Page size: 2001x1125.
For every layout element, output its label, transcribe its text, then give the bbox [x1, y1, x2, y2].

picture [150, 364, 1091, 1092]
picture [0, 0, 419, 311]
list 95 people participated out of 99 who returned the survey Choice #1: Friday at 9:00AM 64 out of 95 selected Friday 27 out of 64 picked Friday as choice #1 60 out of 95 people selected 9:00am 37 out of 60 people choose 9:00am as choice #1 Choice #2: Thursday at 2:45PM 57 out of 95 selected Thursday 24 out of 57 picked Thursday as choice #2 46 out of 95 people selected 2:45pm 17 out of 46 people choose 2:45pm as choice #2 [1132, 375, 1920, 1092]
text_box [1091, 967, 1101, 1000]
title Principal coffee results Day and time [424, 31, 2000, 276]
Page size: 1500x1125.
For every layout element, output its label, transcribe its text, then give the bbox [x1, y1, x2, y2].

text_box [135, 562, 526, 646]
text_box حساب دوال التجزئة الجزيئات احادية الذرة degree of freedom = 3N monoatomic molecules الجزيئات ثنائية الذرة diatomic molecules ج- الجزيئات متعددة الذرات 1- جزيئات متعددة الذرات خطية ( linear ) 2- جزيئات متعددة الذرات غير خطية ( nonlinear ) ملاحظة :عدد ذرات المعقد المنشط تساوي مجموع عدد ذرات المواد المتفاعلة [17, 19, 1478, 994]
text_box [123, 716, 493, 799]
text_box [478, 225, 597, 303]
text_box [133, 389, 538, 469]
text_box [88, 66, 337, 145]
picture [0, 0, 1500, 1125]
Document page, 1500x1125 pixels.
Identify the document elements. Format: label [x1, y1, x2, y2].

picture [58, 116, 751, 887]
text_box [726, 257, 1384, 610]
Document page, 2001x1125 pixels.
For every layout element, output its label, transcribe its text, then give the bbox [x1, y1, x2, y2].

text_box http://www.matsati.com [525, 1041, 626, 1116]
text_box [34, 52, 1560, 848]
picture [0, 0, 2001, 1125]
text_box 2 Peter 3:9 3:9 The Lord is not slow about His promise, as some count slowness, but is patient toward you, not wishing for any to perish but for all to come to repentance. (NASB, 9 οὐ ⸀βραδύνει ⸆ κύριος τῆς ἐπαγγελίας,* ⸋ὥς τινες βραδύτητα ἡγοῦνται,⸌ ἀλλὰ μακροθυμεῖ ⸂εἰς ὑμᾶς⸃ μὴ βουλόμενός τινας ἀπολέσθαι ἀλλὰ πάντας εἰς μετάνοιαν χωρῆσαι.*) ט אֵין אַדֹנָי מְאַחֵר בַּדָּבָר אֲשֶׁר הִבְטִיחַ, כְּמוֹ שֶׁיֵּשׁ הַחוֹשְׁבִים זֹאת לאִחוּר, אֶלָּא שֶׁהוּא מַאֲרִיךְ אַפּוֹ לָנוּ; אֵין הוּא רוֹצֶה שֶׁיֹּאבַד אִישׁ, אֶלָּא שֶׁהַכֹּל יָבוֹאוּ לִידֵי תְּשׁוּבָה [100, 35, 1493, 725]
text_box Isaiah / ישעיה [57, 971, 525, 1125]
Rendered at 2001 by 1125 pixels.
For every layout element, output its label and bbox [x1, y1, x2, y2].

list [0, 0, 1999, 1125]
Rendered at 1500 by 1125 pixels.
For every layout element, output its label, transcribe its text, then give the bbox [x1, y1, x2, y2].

▶ [The problem]:
From the records above, pick out and copy each line holding the word "Rendered".

▶ [Answer space]:
Rendered at 2001 by 1125 pixels.
Rendered at 1500 by 1125 pixels.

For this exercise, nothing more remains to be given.